- **EXERCISE DESCRIPTION**: The count of lines below that include the string "Mobilità" is the whole answer; write it alone.
### DATA FOR PROCESSING ###
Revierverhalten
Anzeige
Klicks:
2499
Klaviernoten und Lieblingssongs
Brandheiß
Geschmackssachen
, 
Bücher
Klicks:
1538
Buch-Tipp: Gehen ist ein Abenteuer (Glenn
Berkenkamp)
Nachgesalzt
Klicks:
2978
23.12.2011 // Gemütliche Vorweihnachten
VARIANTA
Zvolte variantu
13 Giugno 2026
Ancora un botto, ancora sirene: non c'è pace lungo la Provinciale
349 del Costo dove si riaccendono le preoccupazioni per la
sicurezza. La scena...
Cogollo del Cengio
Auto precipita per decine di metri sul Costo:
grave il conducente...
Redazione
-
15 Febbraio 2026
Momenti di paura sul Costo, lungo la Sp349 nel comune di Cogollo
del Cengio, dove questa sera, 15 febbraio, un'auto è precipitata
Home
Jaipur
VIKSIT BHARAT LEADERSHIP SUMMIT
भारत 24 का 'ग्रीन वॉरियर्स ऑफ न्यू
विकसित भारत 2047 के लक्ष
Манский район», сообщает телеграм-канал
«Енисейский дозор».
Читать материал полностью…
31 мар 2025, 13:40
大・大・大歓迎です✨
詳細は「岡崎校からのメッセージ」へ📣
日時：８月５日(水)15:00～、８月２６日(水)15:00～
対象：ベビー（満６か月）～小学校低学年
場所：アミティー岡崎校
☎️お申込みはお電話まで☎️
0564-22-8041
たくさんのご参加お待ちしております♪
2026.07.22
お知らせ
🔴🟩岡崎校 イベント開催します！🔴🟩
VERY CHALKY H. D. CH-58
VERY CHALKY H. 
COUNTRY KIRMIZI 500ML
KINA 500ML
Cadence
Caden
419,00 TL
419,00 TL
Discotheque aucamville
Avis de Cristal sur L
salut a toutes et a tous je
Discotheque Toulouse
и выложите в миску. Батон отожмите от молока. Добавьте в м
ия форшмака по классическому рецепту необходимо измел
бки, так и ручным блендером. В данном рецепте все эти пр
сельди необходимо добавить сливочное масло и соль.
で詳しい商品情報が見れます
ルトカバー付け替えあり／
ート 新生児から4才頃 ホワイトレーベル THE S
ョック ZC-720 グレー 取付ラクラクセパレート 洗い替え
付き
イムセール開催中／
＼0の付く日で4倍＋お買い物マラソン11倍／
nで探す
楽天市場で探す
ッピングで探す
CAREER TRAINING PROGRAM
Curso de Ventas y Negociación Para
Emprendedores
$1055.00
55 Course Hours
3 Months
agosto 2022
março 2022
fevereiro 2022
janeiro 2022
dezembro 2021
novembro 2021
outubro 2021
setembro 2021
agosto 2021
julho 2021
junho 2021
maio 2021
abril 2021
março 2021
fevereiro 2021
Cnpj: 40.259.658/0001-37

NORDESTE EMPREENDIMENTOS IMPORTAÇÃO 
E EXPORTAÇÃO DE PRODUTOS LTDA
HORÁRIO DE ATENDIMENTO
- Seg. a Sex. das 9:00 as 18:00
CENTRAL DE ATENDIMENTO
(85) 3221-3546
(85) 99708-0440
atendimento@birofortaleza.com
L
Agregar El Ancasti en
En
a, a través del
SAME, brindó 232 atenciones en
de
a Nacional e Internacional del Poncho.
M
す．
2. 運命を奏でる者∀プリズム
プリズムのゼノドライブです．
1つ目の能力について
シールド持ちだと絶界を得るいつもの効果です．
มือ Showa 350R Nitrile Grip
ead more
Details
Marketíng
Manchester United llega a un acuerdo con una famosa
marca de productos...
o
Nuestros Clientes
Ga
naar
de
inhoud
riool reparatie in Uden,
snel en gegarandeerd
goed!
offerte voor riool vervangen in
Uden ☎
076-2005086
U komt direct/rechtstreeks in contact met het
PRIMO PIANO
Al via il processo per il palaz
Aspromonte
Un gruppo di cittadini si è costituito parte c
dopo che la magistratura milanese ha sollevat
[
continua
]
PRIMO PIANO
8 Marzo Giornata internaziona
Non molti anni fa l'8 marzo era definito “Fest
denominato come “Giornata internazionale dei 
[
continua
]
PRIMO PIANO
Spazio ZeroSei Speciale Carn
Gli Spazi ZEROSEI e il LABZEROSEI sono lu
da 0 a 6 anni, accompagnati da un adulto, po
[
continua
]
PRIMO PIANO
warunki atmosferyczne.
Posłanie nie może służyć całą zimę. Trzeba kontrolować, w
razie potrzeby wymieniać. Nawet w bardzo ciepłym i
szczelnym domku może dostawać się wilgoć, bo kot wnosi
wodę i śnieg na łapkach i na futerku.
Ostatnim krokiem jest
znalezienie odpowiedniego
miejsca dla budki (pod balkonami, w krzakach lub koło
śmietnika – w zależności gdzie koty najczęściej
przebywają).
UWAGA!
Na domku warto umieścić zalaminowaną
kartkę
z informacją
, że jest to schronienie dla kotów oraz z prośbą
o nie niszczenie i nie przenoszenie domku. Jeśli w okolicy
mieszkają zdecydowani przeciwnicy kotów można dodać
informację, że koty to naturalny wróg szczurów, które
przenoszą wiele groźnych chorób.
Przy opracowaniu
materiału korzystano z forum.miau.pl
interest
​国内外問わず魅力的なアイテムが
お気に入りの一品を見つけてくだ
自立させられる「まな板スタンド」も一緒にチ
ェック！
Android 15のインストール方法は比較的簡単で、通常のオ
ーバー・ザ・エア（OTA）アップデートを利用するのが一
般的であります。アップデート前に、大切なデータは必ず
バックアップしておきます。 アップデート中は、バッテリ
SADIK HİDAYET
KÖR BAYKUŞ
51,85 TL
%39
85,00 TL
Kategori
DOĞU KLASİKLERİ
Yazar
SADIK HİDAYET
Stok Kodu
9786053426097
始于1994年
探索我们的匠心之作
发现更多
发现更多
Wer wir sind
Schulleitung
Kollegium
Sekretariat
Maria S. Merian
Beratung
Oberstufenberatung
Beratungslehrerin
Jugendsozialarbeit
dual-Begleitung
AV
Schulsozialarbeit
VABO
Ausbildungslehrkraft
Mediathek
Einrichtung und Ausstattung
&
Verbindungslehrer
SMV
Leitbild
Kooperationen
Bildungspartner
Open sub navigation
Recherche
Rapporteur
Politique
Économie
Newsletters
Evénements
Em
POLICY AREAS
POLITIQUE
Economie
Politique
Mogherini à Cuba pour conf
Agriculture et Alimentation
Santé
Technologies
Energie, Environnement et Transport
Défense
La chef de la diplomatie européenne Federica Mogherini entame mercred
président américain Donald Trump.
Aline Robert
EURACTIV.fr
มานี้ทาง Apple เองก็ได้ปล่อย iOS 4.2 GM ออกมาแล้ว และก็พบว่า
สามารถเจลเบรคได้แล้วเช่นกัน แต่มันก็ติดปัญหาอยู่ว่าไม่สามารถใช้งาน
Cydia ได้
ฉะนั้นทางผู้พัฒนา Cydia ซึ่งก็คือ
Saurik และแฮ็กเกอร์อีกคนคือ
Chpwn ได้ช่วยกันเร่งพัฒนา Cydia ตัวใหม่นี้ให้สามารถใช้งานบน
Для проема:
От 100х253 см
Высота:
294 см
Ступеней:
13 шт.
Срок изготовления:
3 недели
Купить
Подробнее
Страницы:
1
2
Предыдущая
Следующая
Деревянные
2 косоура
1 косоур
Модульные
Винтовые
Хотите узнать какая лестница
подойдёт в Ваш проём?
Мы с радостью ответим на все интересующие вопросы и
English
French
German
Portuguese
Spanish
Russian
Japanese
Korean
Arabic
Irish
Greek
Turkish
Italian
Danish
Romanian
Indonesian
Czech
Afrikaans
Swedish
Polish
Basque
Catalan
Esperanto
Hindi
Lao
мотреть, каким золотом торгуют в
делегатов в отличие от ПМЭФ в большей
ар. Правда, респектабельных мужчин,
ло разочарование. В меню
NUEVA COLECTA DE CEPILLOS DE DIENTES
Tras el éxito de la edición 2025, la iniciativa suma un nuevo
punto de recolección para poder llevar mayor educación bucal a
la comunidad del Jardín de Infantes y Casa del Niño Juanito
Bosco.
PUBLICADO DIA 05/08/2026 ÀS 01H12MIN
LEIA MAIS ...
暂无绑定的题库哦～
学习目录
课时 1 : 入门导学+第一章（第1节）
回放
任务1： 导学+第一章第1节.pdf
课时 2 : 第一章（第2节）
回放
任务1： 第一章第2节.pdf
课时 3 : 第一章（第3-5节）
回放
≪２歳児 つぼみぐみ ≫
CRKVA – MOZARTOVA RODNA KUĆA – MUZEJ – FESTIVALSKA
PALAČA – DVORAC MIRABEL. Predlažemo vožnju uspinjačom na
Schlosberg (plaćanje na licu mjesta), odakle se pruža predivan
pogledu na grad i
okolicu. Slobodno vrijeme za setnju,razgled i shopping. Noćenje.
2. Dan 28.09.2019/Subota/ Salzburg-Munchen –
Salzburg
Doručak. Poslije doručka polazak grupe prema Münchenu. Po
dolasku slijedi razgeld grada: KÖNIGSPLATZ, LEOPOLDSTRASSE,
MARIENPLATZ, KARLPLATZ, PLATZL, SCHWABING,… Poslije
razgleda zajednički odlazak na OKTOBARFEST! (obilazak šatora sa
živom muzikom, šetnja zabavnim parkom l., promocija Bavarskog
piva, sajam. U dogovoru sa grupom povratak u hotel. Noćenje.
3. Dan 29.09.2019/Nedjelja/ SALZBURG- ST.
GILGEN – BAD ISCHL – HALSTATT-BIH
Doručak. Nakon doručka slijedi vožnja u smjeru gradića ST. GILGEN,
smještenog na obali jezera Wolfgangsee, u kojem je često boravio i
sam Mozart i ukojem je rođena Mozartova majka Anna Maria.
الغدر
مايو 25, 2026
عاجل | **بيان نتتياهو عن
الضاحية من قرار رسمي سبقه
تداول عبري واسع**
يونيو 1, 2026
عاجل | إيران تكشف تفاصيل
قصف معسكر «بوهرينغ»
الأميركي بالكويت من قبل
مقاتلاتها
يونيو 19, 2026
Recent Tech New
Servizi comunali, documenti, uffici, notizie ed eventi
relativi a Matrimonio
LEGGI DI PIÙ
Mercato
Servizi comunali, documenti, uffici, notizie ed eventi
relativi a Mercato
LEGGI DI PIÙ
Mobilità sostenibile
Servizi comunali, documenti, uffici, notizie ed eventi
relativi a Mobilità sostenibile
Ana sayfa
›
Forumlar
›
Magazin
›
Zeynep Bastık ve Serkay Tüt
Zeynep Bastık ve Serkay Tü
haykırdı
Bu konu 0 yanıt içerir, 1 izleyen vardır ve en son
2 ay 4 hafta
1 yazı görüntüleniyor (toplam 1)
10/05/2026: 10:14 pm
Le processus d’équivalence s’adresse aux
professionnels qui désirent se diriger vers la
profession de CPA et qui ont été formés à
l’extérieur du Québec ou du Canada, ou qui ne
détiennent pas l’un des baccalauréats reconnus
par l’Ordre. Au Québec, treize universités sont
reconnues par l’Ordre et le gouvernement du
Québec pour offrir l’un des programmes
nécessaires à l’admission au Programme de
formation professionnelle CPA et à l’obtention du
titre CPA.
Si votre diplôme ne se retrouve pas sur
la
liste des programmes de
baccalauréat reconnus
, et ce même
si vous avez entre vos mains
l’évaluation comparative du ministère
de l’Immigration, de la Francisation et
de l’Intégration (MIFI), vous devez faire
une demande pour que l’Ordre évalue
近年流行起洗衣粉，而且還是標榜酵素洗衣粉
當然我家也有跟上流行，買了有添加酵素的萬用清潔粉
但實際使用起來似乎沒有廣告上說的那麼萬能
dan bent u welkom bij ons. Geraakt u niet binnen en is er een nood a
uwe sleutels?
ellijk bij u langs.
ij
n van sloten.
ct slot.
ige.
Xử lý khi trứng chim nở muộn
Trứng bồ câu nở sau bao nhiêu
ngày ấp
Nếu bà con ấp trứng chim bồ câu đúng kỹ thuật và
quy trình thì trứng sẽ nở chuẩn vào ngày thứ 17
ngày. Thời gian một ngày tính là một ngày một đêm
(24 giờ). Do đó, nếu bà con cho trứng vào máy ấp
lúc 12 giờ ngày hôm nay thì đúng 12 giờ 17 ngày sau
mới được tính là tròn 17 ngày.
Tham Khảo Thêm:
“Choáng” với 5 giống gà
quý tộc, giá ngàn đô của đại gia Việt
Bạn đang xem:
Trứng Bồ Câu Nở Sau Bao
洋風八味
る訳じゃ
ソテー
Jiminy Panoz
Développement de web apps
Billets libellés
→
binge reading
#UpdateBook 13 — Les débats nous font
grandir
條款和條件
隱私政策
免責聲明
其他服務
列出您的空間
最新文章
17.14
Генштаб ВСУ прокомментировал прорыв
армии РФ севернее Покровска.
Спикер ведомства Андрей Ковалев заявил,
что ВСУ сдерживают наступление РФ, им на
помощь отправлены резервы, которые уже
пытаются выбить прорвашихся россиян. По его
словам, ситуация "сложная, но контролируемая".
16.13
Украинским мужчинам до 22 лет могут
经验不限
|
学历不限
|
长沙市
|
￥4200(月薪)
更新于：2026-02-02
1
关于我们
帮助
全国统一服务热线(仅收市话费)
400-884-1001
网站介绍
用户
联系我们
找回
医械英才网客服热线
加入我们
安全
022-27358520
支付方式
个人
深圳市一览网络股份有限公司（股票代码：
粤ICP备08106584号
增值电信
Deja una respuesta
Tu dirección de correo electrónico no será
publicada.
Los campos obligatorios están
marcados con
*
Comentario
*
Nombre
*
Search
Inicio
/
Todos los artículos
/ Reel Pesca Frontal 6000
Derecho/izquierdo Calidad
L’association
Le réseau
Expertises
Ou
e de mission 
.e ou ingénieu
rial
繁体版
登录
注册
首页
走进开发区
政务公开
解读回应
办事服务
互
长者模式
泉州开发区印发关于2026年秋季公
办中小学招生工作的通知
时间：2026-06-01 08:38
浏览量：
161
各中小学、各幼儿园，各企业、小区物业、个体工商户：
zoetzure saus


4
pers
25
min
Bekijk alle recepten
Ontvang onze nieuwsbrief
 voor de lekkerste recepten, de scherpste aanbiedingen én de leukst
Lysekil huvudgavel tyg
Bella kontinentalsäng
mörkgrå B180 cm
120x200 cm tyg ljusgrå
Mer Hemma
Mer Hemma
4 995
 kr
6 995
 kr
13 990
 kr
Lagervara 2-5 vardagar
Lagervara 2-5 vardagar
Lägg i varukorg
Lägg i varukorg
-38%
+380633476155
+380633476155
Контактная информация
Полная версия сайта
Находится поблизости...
###
- **RESULT**: 2